27.9.06

Reconciliação, por André Bandeira



Estive a ver uma entrevista de Brigitte Bardot, no canal Le Monde, Vies Publiques, Vies Privées. Parece que faz hoje 72 anos.
Que bonita que é Brigitte Bardot, agora. E que bonita que é por dentro.
É bom que se saiba que, nem tudo na entrevista parece verdadeiro, e que Brigitte Bardot nos apresenta uma vida falhada. Sim, falhada...
B.B. diz-nos que sabia desde pequena que era uma mulher só. E sabia-o muito bem ( eu demorei a saber e não o sei bem ainda, ou não quero). Mulher de coragem extraordinária, não deixou por isso de tentar a sorte que sabia não ter. Foi ríspida, à medida que via a sorte fugir exponencialmente, deixou alguns homens magoados a fundo pelo meio, sabendo que ela se iria ainda magoar mais, mas poupando contudo a dor toda de uma vez só, pelo dever que tinha de viver. Foi egoísta mas não foi trágica. Reconhece-se que é ainda muito sensível, depois de trinta anos de solidão que disse ter dedicado ao sofrimento dos animais. Vendeu a casa para a sua Fundação, parece que Mitterrand lhe deu algo que a permite viver num apartamento. Dá dinheiro a outras causas como, por exemplo, a de um negro americano, Farley Hetchett, que foi executado, no Texas, no passado dia 12. É contra a pena de morte mas acha que os que assassinam crianças devem ser executados e admite a contradiçao ( B.B. nunca conseguiu ser mãe). Elogiou Lionel Jospin e lutou por Le Pen. É de Direita porque foi educada assim. Ainda se levanta às vezes a chorar e lamenta o seu envelhecimento. Disse que, algumas vezes, o desespero foi tão grande que roçou o suicídio. Mas escolheu viver (quando me lembra da notícia de há uns anos -- que suscitou a intervenção de Mitterrand -- de que B.B. fôra detida, zonza, pela estrada, na Côte d'Azur, a tentar comprar serviços de homens, já não me envergonho dela). Disse muitas coisas contraditórias mas afirma que a vida é impiedosa e duríssima, pelo que não a chega a amar mas detesta a morte. Avisa contra a celebridade que diz que faz os outros estabelecerem relações artificiais connosco, as quais depois se pagam e, segundo, B.B., tudo se paga na vida.
Esta mulher teve a enormíssima sorte de poder pagar. E está a fazê-lo, porque teve a coragem de enfrentar o seu próprio destino.

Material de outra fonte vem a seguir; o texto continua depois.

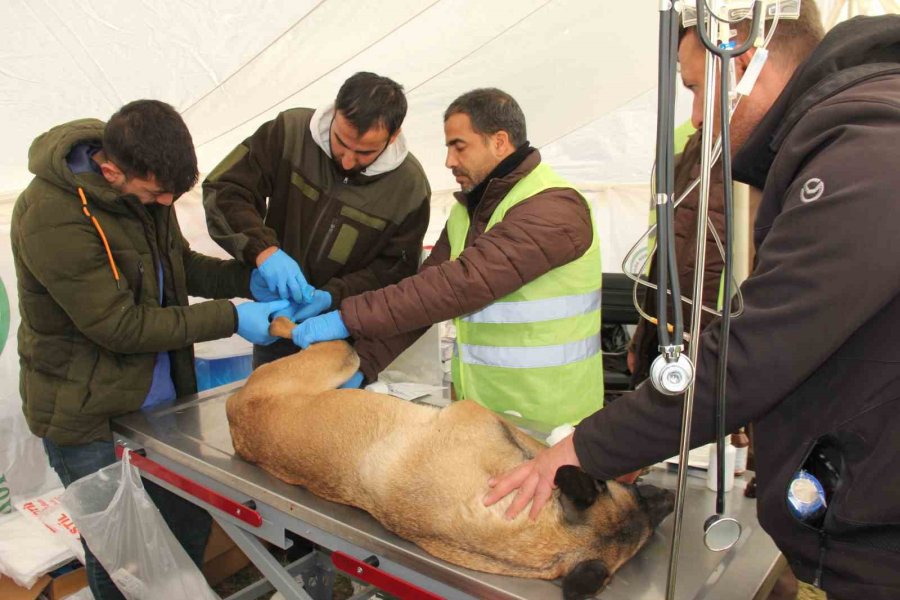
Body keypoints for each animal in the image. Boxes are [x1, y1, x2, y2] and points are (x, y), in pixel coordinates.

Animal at [227, 336, 676, 596]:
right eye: (632, 493)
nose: (668, 498)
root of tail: (235, 413)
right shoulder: (477, 414)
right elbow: (538, 449)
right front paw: (563, 441)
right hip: (340, 354)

Espero que as mulheres que amei e que conheci, ou talvez as que queira amar ainda, as veja agora como Brigitte Bardot nos ensina, ou seja que uma Mulher ou um Homem, antes do legítimo direito ao Amor e à Felicidade, tem o direito a ser eles próprios. E que ignorar quem somos, em nome da Felicidade, é egoisticamente trágico. A Tragédia que nos pode aparecer se decidirmos viver, ao menos não será nem cega, nem egoísta.
Reconcilio-me hoje, um pouco, com a minha infelicidade.
A minha infelicidade como a de muitos dos que me lêem, é bonita como Brigitte Bardot, porque é uma dádiva. Deus deu-nos ao Mundo, a ti e a mim, como a deu a ela.